The "common" name Oak Olethreutid Leafroller Moth seen on this Kentucky List is not really a common name. It is a group name applied to two different species of a kind of Olethreutine moth, ones that do leafrolling in oaks (there are a number of these).

The Entomological Society of America has a list of about 2,000 common names of insects and a proposed system for registering new common names. The only Pseudexentera on the list, Pseudexentera mali Freeman, is given the common name pale apple leafroller [moth]. Note that I added the word moth to the name. To my mind this is as close to "official" as you can get.

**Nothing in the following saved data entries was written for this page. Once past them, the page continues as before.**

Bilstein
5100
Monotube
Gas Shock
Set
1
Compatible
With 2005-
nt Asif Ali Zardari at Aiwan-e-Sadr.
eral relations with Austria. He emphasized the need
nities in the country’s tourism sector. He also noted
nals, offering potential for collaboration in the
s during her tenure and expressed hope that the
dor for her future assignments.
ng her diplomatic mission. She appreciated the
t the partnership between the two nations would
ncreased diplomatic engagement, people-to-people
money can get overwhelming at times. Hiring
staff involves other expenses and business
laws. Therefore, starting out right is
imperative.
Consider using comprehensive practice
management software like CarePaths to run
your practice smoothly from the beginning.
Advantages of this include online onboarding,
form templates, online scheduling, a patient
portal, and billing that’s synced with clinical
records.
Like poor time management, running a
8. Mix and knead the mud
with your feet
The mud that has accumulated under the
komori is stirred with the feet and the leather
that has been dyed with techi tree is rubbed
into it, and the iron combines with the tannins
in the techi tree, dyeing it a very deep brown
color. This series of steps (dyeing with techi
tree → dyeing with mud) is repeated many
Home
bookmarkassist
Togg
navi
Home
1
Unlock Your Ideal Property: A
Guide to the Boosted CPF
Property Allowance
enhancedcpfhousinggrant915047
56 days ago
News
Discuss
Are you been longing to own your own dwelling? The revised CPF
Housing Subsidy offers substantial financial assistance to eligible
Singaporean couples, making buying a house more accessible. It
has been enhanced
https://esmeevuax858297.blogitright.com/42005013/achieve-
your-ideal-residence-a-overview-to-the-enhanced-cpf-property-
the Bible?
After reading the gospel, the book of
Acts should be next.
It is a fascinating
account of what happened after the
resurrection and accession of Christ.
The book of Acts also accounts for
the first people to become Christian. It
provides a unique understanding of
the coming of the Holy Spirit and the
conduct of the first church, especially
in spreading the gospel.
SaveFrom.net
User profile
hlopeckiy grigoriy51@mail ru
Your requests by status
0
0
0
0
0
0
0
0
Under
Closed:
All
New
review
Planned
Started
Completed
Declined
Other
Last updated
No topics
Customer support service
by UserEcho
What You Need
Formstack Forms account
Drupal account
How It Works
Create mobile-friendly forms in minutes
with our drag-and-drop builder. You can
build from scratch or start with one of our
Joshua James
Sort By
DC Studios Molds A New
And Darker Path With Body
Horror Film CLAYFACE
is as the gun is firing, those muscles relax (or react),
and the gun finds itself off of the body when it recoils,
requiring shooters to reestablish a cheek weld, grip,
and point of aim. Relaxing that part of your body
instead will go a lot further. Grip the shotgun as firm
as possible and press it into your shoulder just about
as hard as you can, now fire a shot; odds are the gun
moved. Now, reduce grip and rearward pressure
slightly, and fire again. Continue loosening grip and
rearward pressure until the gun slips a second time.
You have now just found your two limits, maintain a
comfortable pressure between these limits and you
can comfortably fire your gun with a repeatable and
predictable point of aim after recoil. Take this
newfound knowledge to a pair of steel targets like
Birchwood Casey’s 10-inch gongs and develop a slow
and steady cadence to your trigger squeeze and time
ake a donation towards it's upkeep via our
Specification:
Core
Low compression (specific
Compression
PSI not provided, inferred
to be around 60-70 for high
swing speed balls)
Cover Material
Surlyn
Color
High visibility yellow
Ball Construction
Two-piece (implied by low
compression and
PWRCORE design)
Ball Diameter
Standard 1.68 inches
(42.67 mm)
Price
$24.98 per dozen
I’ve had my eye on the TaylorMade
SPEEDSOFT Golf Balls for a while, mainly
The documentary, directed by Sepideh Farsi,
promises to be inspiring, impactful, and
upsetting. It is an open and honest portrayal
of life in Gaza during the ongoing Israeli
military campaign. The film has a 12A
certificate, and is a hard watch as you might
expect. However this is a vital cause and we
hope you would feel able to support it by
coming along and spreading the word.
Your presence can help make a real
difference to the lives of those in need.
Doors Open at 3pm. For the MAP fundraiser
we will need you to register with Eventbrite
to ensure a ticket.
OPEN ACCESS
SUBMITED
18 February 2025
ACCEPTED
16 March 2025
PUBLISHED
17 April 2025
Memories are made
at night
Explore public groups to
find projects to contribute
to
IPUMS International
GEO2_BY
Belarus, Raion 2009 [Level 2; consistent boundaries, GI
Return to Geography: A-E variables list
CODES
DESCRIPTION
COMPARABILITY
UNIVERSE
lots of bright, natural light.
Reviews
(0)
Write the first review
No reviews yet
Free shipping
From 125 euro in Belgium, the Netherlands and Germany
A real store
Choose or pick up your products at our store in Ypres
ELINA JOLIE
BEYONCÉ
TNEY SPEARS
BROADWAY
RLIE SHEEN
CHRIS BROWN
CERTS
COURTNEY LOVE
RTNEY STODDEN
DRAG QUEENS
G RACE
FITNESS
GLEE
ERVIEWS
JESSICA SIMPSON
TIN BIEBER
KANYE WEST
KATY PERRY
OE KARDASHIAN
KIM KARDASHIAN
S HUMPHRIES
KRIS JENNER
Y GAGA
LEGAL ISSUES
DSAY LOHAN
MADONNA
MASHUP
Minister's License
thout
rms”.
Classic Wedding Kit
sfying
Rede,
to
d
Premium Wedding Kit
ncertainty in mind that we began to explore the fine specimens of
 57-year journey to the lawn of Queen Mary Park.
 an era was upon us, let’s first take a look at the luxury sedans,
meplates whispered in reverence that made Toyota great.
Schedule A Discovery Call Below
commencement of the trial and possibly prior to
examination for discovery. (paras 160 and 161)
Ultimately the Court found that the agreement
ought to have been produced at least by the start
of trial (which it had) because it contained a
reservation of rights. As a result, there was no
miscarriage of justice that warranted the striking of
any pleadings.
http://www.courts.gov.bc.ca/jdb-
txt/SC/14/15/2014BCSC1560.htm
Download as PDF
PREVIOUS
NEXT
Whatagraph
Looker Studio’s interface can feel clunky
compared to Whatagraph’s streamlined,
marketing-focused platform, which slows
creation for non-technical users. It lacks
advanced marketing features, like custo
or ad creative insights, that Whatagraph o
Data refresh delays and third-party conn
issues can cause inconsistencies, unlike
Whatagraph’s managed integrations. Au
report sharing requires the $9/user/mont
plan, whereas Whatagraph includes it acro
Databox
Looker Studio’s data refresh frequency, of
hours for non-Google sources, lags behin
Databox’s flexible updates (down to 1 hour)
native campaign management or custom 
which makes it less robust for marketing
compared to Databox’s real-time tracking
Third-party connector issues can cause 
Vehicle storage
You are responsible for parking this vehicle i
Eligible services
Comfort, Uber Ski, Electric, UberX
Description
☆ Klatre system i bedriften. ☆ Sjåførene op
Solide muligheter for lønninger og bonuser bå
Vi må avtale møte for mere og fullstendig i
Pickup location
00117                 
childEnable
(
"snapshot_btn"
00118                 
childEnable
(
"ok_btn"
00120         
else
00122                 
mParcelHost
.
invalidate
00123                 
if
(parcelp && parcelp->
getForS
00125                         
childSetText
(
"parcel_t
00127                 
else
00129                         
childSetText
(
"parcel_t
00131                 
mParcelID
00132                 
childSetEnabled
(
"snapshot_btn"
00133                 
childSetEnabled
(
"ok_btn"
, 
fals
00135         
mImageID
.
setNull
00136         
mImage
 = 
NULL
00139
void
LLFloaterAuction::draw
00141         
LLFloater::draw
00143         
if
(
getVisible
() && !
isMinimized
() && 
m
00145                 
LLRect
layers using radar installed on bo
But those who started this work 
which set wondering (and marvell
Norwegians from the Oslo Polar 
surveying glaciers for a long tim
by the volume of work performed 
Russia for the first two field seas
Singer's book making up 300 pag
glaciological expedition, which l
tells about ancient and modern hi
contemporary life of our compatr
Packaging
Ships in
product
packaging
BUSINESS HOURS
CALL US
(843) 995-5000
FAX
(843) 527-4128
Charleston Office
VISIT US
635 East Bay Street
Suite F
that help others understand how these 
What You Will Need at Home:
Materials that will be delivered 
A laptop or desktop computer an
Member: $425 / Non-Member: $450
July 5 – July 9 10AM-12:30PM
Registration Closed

Yet I believe that many common names exist that deserve respect and should be accorded preference (MPG is perhaps lowest in the pecking order, in my opinion). All comon names given in modern books (Covell, Wagner, the new Moths of Western North America) should be used and used as the exclusive common name. Lists maintained by some organizations (Heppner's Florida Checklist, Ontario Lepidopterists, UK Moths, Several IPM sites using the same list such as Bugwood.org, are examples).

We should not be afraid to coin common names for species that do not already have them. But I do feel that we should respect common names already in general usage. Common names coined by me at MPG or on my personal moth pages do not fall into this category. If a better name can be thought of it ought to be tried out.

I don't remember how I came up with "Bare-patched" Leafroller Moth. Spoliana in Latin refers to a stripped-off animal skin or the armor removed from a dead warrior. "Something" Oak Leafroller Moth might be better if a common names is insisted upon.

 
Common name source
I found the common name at the Moth Photographers Group site.